| Document segment |
Jamie is a mama to three cute kids born on three different continents. She serves as editor of Simple Homeschool, and blogs about mindful parenting at Steady Mom. Jamie is also the author of two books: Steady Days and Mindset for Moms.

Comments

  1. Jill Foley says:

    I guess I take both approaches if that is possible. My overall thinking is that I am in this for the long haul – that this is the lifestyle my family is adopting and pursuing. But I also know that it doesn’t have to be forever – if sending my children to school would someday be better for them, then I am open to doing that.
    Jill Foley’s latest post: {pretty, happy, funny, real}

  2. Sandra says:

    When we originally started homeschooling it was initally just for six months, then another six months, then for “as long as it works”. Somewhere along the way I knew we’d end up homeschooling all the way through high school. Now that question really gives me pause because I know I’ve only got another four to six years left – depending on whether or not my youngest starts university early. I can’t believe my homeschooling years will be finished so soon!

  3. treen says:

    We live in Mississippi, and my initial thought relating to homeschooling was that I did NOT (for a number of reasons) want to put my daughter into Mississippi public schools. But we’re not here long term – just a couple of years – so I’ve said I will check out the public schools wherever we go next and decide again. Now I’ve kind of turned that on its head – I plan to continue homeschooling long term and will just ignore the public schools, unless I have a reason to consider them.

    I’m still not comfortable with homeschooling – it’s taking us a LONG time to find our groove and we haven’t hit it yet after more than a year. (Any thoughts on dealing with the most obstinate 6-year-old in the universe, who tells you one minute that she wants to “do school” and the next won’t do ANYTHING? Even a GAME?) But even with that, I know this is the right choice for our family and I need to stick with it.

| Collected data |

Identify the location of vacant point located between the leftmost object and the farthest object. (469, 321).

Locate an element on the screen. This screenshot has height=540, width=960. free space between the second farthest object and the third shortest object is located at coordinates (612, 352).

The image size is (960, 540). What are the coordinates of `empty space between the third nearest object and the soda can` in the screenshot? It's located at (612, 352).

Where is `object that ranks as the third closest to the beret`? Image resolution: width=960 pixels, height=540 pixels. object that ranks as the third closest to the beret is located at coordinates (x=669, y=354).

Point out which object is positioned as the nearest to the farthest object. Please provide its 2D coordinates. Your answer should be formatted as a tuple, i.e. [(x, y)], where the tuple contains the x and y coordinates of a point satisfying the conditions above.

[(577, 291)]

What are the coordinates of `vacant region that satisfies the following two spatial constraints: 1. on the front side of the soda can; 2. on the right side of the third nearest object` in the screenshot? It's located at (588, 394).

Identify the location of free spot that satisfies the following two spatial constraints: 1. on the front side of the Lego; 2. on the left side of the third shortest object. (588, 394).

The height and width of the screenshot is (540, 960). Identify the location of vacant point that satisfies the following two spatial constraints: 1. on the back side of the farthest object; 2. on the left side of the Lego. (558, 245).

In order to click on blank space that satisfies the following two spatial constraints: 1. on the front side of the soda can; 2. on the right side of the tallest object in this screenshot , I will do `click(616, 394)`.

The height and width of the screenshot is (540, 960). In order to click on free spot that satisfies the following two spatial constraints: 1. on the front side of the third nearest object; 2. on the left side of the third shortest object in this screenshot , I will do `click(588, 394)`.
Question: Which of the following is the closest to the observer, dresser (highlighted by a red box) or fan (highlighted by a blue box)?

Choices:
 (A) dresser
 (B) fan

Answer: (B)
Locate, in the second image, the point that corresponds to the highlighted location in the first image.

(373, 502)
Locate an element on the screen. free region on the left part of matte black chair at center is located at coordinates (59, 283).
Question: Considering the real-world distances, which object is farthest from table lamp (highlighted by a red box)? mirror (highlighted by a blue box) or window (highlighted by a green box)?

| Objectives |
1: In the homeschooling comments, how long did Sandra's family plan to homeschool when they first started?
2: Can you translate this sentence from the homeschooling comments into Spanish: "Somewhere along the way I knew we’d end up homeschooling all the way through high school."
3: Can you carry the homeschooling comments further from their last sentence?

| The replies |
1: Six months.

2: En algún momento del camino supe que terminaríamos educando en casa hasta terminar la secundaria.

3:
    treen’s latest post: no more school

    • Leoliza Carbonell says:

      I know what you mean about your 6 year old. I have an almost 7 year old, and she’s the same way. Some days she’s excited about school work and some days she hates it. This is actually going to be our first year homeschooling. My 6 year is going into 2nd grade and I also have a to be 4th grader and a 2 1/2 year old son. Any advice on how you get your daughter to do work on the days she doesn’t?

      • Sheri' says:

        I have a four year old whom I have been schooling for over a year and, obviously hes young, but we have our great days and our days when hes just like your (both of you) children and wants to do nothing. Ive found that taking a somewhat unschooling approach to our homeschooling has allowed me a great deal of stress relief. I remind myself that hes young and that play is the focus of his life right now. At six and seven, our public schooled minds (or at least mine) tells us that they should be focused on school-Im struggling to obliterate this thought from my mind as I have refused to send him to pre-K this year-and we need to remember that they are STILL young and that pushing them to do things they have no interest in, whether altogether or momentarily, isnt going to teach them anything. My best example is this: we did a stranger/danger lesson and my son spotted the cross bones symbol on a ‘poison’ bottle. From there we looked up on the internet a bunch of signs and we discussed what they meant. This was an impromptu lesson and took less than an hour, wasnt even put in a ‘lesson’ form, no dittos or anything, and now everywhere we go, even just driving in the car, he points at all the signs and wants to know what they mean. Things your kids love and are interested in are going to stick. Things they are pushed toward likely won’t, so make a choice each day when the battle ensues-how important is it that this lesson be done today? Can it be revised later or tomorrow to catch their interest more thorougly? Even ask their opinions on what THEY would like to do today, even if it means tossing todays lesson plan and doing something crazy. You might find that those are the most worthwhile lessons. Good luck!

  4. Our plan is to homeschool through high school. We spent some time really praying about that decision before we built our home on our own little slice of heaven (because of the school district it’s in and the lack of choices), and we’re comfortable saying we plan to go all the way.

    That said, I look at it kind of like natural childbirth. It’s much easier if you make the decision to do it (rather than just to “try”), but when my third daughter needed to be delivered via emergency c-section, we went with the flow and rejoiced over her birth even though it didn’t go according to our plan.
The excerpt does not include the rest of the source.